С нашей семьей у Дин Лу сложились довольно интересные отношения. Мы вовсе не входили в круг его челяди, хотя наша прабабушка в свое время и прислуживала в его доме. Между его дедом, отцом и нашей родней давно существовали какие-то связи, но сказать, чтобы они были тесные, нельзя, так как связи то возникали, то внезапно прерывались. Такие отношения продолжались и при Дин Лу, после того как он сделался главою семьи. Иногда мы ходили к нему с визитом, он мог принять нас, а мог не принять — все зависело от его настроения. Случалось, что в минуты душевного подъема он неожиданно возникал в нашем доме, как это случилось в тот день, когда он вдруг пришел с поздравлениями. Потом мы узнали, что его визит объяснялся тем, что у него только что родилась дочь. Как и я, она появилась на свет в последнем месяце года, только на день раньше. Вот почему Дин Лу находился в состоянии радостного возбуждения. Ему казалось, что на такой подвиг — рождение дочери — во всем мире способен лишь один человек — он сам. Наверное, кок раз в это время в его имении оказался старый лавочник Ван, принесший долговые счета. Он-то и проговорился о том, что в день подношений богу очага в таком-то часу над бедным домом одного знаменного солдата засияла звезда или промчалась комета.
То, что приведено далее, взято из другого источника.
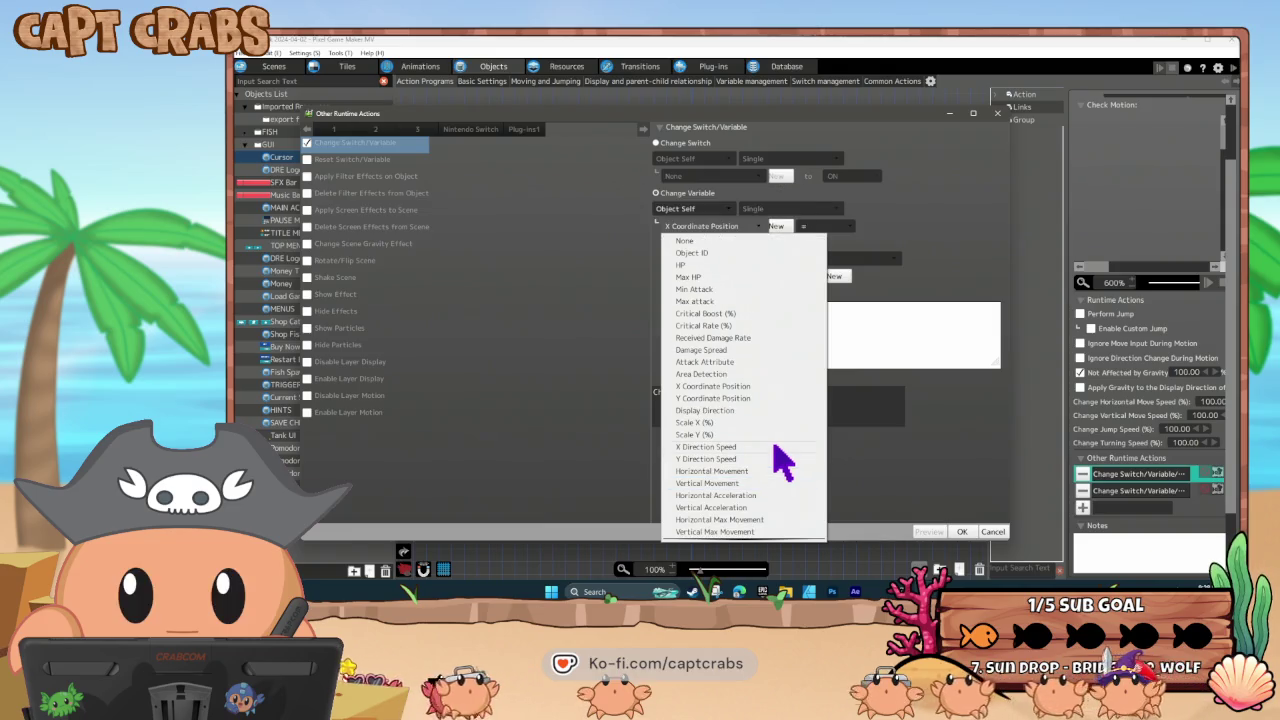
{"action": "left_click", "coordinate": [975, 368]}
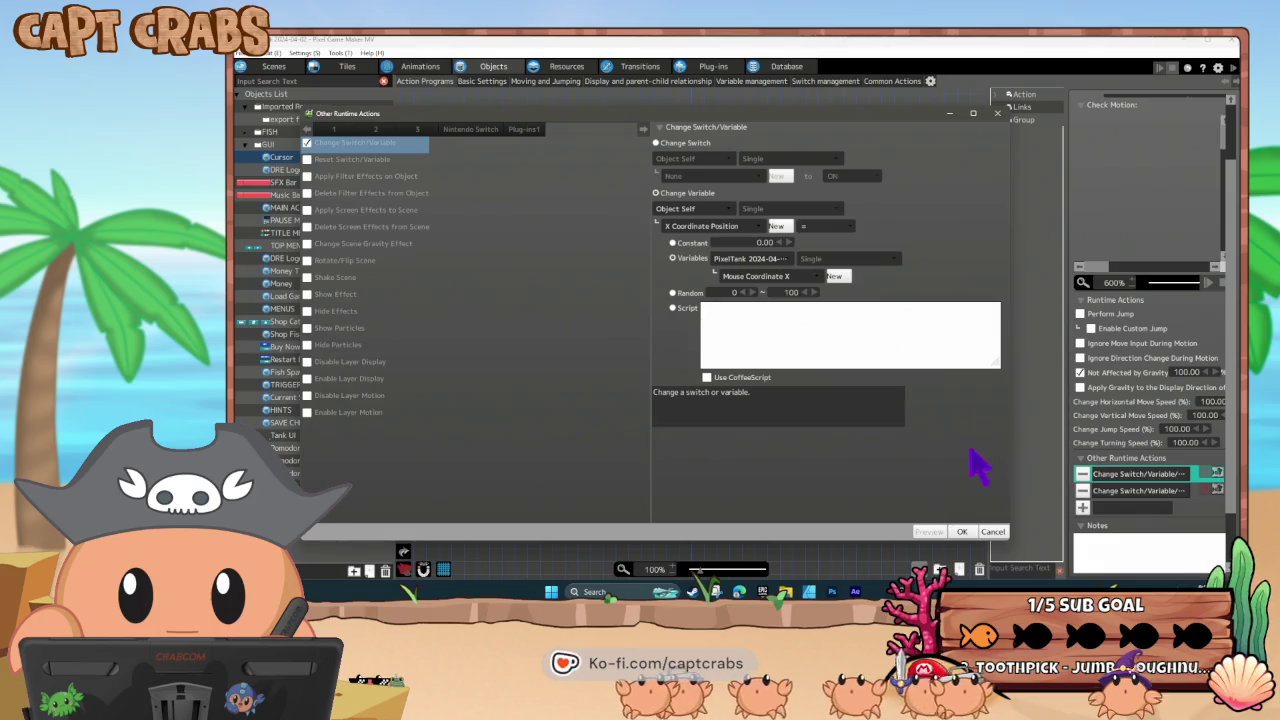
{"action": "left_click", "coordinate": [992, 531]}
{"action": "key", "text": "alt+Tab"}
Лавочник Ван дружил с управляющим дома. Всякий раз, когда хозяин хотел полакомиться жареной курочкой или копченой утятиной, управляющий обращался за помощью к Вану, и тот притаскивал сразу две-три птицы, однако в счете появлялась цифра пять или шесть. Когда в конце года приходила пора оплачивать счет, Ван получал деньги за три-четыре птицы. Таким образом, оба приятеля, лавочник и управляющий, в накладе не оставались. Правда, Вана из-за такого мошенничества немного грызла совесть, но управляющий его успокаивал:
— Представь, что я за какой-то срок недодал тебе лян серебра. Как я буду отчитываться перед своим хозяином? Он сразу мне скажет: «Как ты смел при моем положении недодать ему деньги? Не бывать такому никогда!» Соображаешь? Поэтому оставь деньги при себе!.. Если бы дело касалось десяти лянов, тогда другой разговор!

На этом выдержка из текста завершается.